Geçen hafta, dünya sinemasında kadın sinemacıların giderek artan ağırlığından söz etmiştim. Sinemamızda böyle bir ağırlıktan söz etmek için daha bir süre bekleyeceğiz anlaşılan. 90’larda Tomris Giritlioğlu, Nisan Akman, Handan İpekçi, Yeşim Ustaoğlu, Canan Gerede, Işıl Özgentürk, Füruzan ve Gülsün Karamustafa’nın açtığı yolda ilerleyen Biket İlhan, İlksen Başarır, Mahinur Ergun, Handan Öztürk, Aslı Özge, Belma Baş, Deniz Akçay Katıksız, Belmin Söylemez, Senem Tüzen, Çiğdem Vitrinel, Pelin Esmer, Vuslat Saraçoğlu, Çiğdem Sezgin, Gamze Deniz Ergüven, Zeynep Dadak, Merve Kayan, Ceylan Özgün Özçelik, Gülten Taranç, Azra Deniz Okyay, Nisan Dağ, Nazlı Elif Durlu gibi isimler sinemamızda kadın emeğinin çok değerli ürünlerini verdiler, vermeye devam ediyorlar.
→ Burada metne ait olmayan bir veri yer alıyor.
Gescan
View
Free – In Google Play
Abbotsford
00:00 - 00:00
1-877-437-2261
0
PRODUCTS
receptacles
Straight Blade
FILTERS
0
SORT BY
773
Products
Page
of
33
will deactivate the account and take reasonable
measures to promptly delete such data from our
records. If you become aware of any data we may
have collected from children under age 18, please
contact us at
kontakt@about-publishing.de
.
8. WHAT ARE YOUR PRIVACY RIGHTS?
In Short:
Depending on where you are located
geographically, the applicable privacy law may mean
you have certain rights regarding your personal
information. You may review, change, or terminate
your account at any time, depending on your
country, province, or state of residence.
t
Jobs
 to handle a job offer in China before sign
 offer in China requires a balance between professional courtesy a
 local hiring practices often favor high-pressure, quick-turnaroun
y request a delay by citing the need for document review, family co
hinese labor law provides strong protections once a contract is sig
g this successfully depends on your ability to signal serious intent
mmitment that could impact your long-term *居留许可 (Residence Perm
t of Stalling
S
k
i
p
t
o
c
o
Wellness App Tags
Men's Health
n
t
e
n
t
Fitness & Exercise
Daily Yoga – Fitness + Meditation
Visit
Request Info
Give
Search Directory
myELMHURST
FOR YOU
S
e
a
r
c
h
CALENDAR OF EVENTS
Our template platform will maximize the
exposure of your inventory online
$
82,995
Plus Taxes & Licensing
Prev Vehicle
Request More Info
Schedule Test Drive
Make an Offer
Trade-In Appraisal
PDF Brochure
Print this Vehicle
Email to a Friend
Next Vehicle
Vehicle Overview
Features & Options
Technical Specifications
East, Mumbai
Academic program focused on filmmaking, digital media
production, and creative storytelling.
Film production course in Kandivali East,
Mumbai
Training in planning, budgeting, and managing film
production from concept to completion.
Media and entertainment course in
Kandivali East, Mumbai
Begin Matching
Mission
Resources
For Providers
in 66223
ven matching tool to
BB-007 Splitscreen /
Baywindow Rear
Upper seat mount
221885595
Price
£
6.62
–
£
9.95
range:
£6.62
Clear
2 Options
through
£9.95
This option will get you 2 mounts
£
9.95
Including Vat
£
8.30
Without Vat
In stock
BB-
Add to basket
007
Ama sektördeki erkek egemenliği nedeniyle yaşadıkları güçlükler, Bilge Olgaç’ın 60’lardan 80’lere uzanan serüveninde karşılaştığı güçlüklerden çok da farklı değil.

Sinema sektörümüzde senaryo yazarı, görüntü yönetmeni, kurgucu, sanat yönetmeni ve dizi yönetmeni olarak çalışan sanatçıların sayısı da dünya standartlarının epey gerisinde. Ülkemizde kadınların verdiği mücadelenin ayrılmaz bir parçası, sinemacı kadınların serüveni. Bu serüvende, bu yıl 25. yaşını kutlayacak olan “Uçan Süpürge Kadın Filmleri Festivali” (Ankara) ve 20. yılına ulaşan “Filmmor Kadın Filmleri (gezici) Festivali” önemli bir rol üstlendi. Bu iki festivale beş yıl önce İzmir’de “Kadın Yönetmenler Festivali” de eklendi. Sinemamızın geleceğinin güvencesi yönetmenlerin ve kadın filmleri izleyicilerinin yetişmesine ciddi katkıları olan bu festivalleri yaratanlara ve yaşatanlara ne kadar teşekkür etsek az.